My philosopher friend Vance commented that this economic theory seems to support Communism, and I argued no, that our Western traditions of private property are all embraced in this theory, except for living things, starting with oneself (to keep it honest) and extending to one's spouse and children, and ultimately to pets and all living creatures, none of these entities falling under the economic rules of capitalism.

Vance then commented that Communism subjugates and thereby seeks to own the minds and bodies of its citizens, and he asked if my philosophy would justify such enslavement. I replied that Communism mainly sought to abolish private property, and that it turned into a dictatorship when it subjugated its citizens in the process. Such totalitarianism can arise from any ideology, from the "right" or "left", including Communism, but both are alien to the realizations I'm trying to express here.

You see, we've extended capitalism too far, and into the realm of what was once regarded as sacred. (Did I hear you say, "I'll buy that"?) Religions of the world have guaranteed this vital boundary yet had no problem promoting wide ranging capitalism. Now we stand naked, stripped of our religion, having replaced it with nothing of enriching value except ever expanding capitalism, which if unbounded encroaches into sacred terrain.

We need a new economic theory, one that doesn't presume ownership of oneself, but acknowledges self stewardship, management privileges if you will. From there the theory unfolds - no ownership of any living thing, or pharmaceutical plant, or sequence of DNA. Some social issues have already been resolved in this direction - abolition of slavery and of child exploitation, custodial care of our pets. On most issues, however, we're boxed into a preposterous mindset - possessing your own body, then "selling yourself", both figuratively and literally (the heroic double page spread), or possessing your own mind, then selling out, selling it short.

We are created and designed for others, both in breadth of family ties and social obligations, and in depth of continuity between the generations, something that contemporary society knows little about.

I feel that this "guiding thread" is about twenty years premature, and will in the future transform opinions on such diverse issues as abortion, cosmetic surgery, change of name, drug patents, and in the broad areas of morality, medicine, politics, law, and of course economics. Maybe we can arrive at that place without the aid of a religion, then again, we may find ourselves once again searching for a new dogmas, symbols and rituals, the tried and true common denominators of history.

If each individual can come to an understanding of where private property ends and life begins, that in itself will no doubt produce a profound inner change in self perception.
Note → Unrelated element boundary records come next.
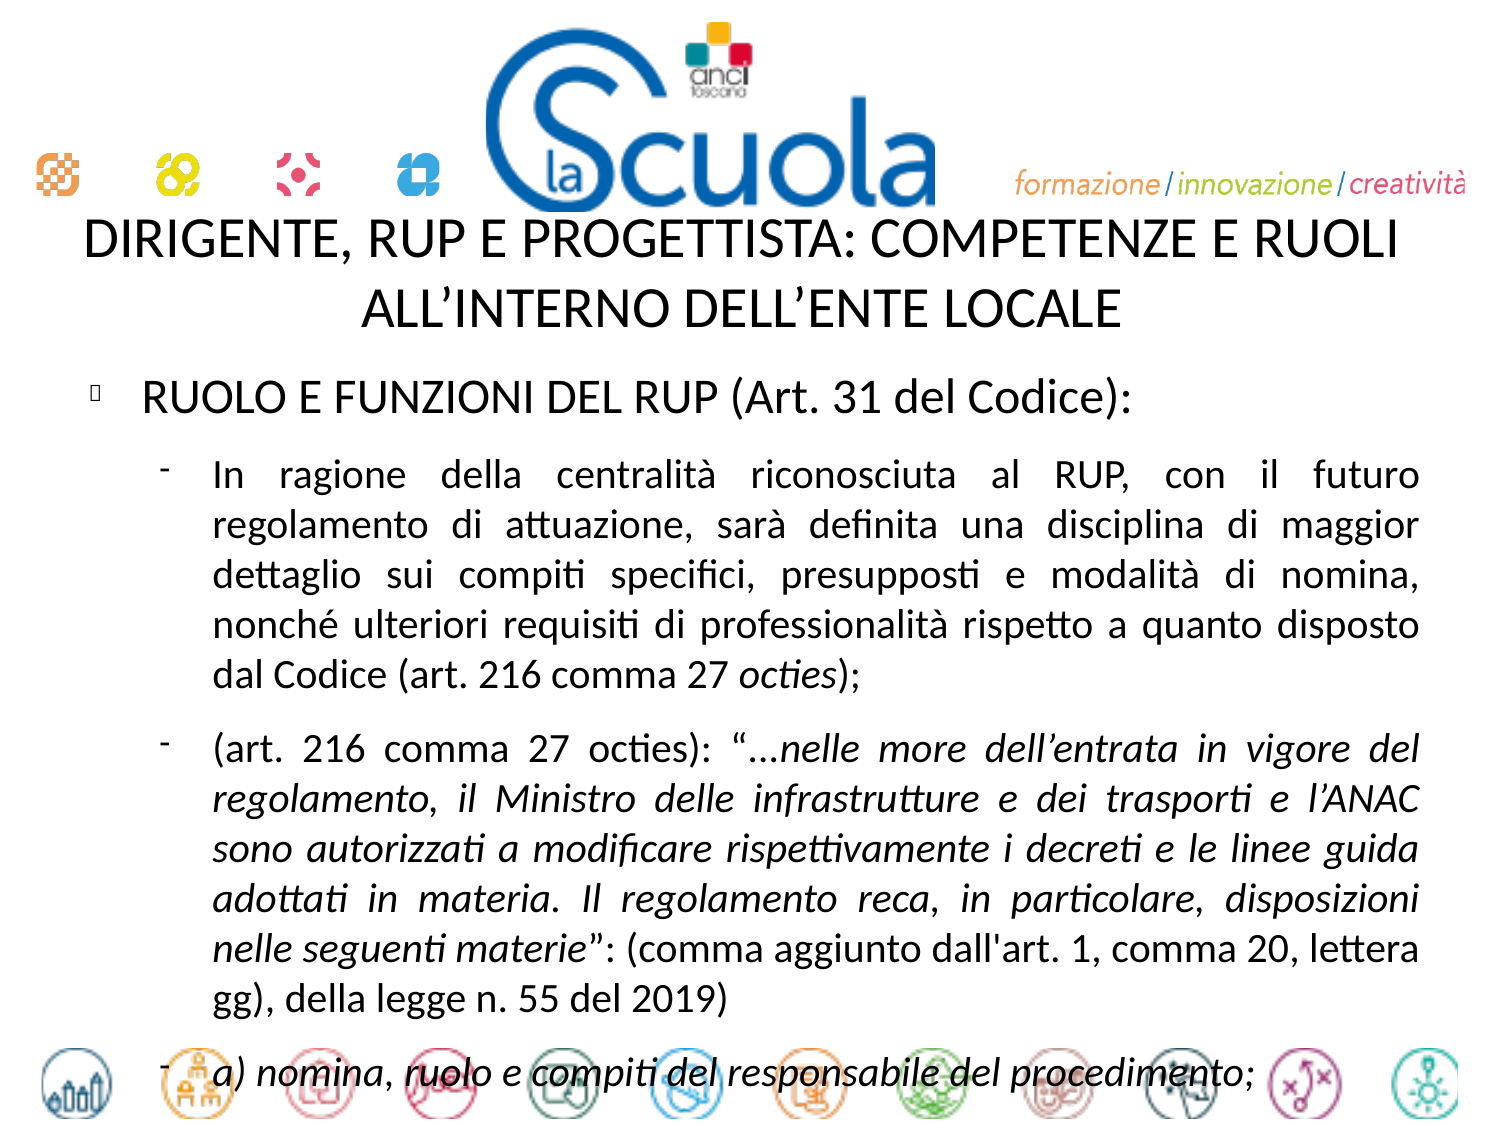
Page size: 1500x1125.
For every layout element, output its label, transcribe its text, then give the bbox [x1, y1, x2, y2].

text_box RUOLO E FUNZIONI DEL RUP (Art. 31 del Codice): In ragione della centralità riconosciuta al RUP, con il futuro regolamento di attuazione, sarà definita una disciplina di maggior dettaglio sui compiti specifici, presupposti e modalità di nomina, nonché ulteriori requisiti di professionalità rispetto a quanto disposto dal Codice (art. 216 comma 27 octies); (art. 216 comma 27 octies): “...nelle more dell’entrata in vigore del regolamento, il Ministro delle infrastrutture e dei trasporti e l’ANAC sono autorizzati a modificare rispettivamente i decreti e le linee guida adottati in materia. Il regolamento reca, in particolare, disposizioni nelle seguenti materie”: (comma aggiunto dall'art. 1, comma 20, lettera gg), della legge n. 55 del 2019) a) nomina, ruolo e compiti del responsabile del procedimento; b)…. La mancata nomina del RUP non si traduce in un vizio di legittimità della procedura, trovando applicazione l’art. 5 della legge n. 241/1990 (è considerato responsabile il dirigente/responsabile di servizio): [70, 363, 1421, 1016]
text_box DIRIGENTE, RUP E PROGETTISTA: COMPETENZE E RUOLI ALL’INTERNO DELL’ENTE LOCALE [67, 175, 1418, 364]
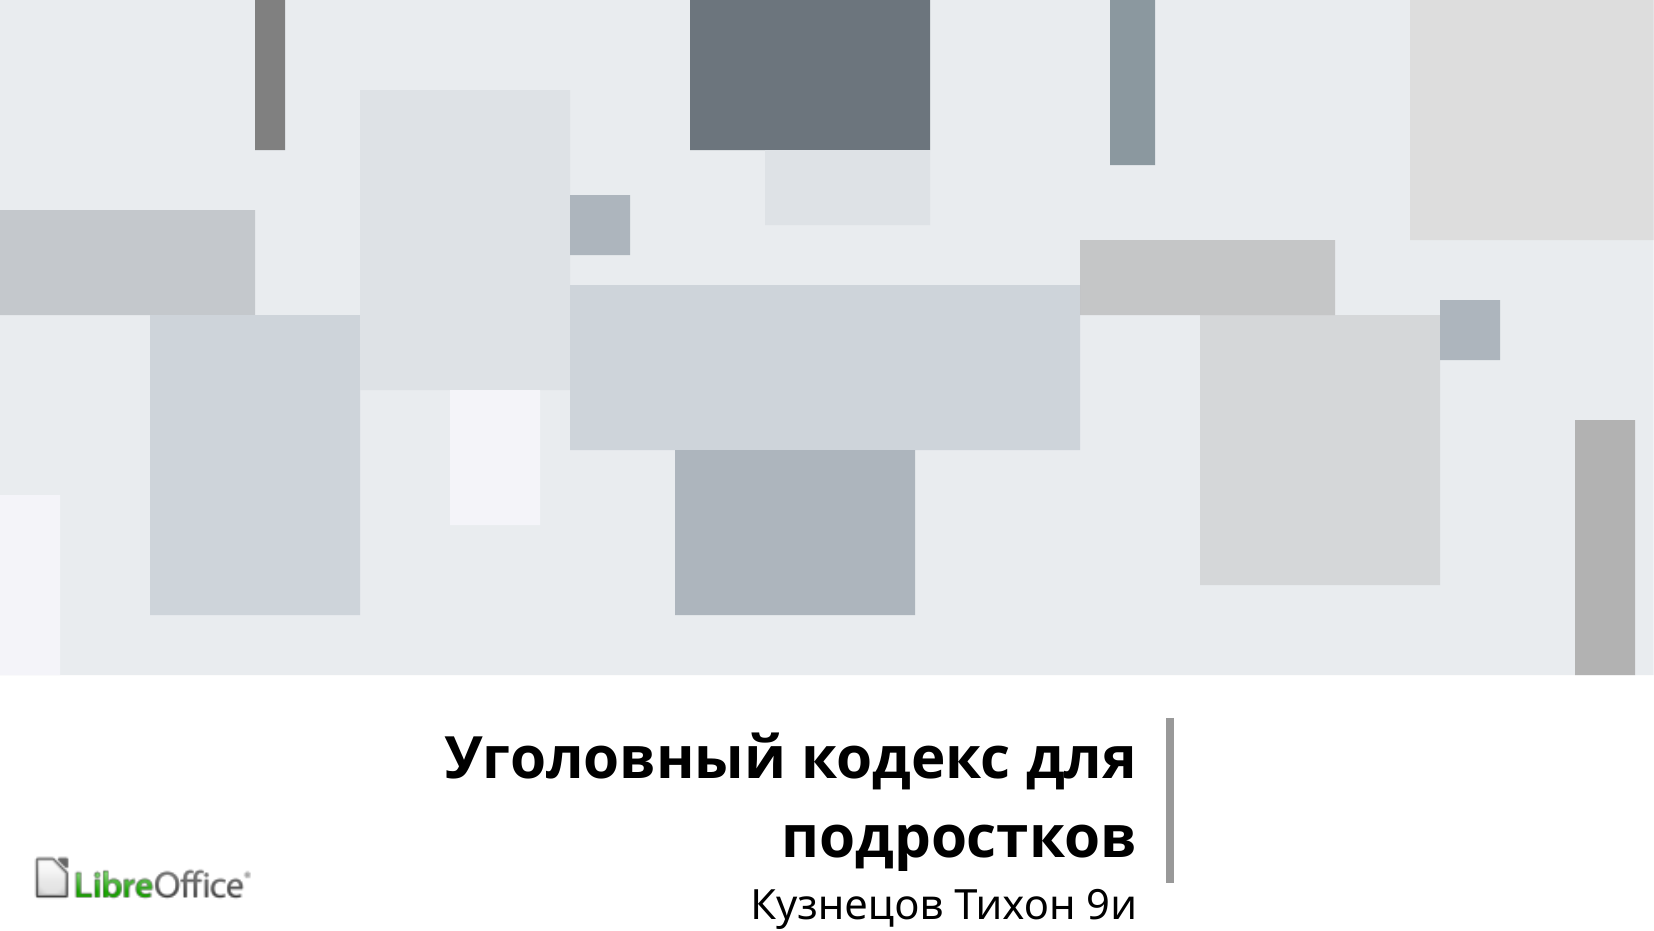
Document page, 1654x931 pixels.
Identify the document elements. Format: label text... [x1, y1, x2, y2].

picture [30, 852, 256, 903]
text_box Уголовный кодекс для подростков Кузнецов Тихон 9и [193, 708, 1152, 931]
We would regain our "sacred" sovereignty and autonomy as individuals, with the understanding that our persons are exempt from the economic rules and processes we ourselves create, and as living beings are held inviolate in a newly conceived "state of grace". We would each gain spiritual strength, collectively too, as we relinquish all proprietary claims, patents, deeds and rights to all living entities and processes. Life would once again find its sacred place, or at least find sanctuary from a harsh economic world.

Tough tasks ahead: How do trees and cattle fit into such new economics?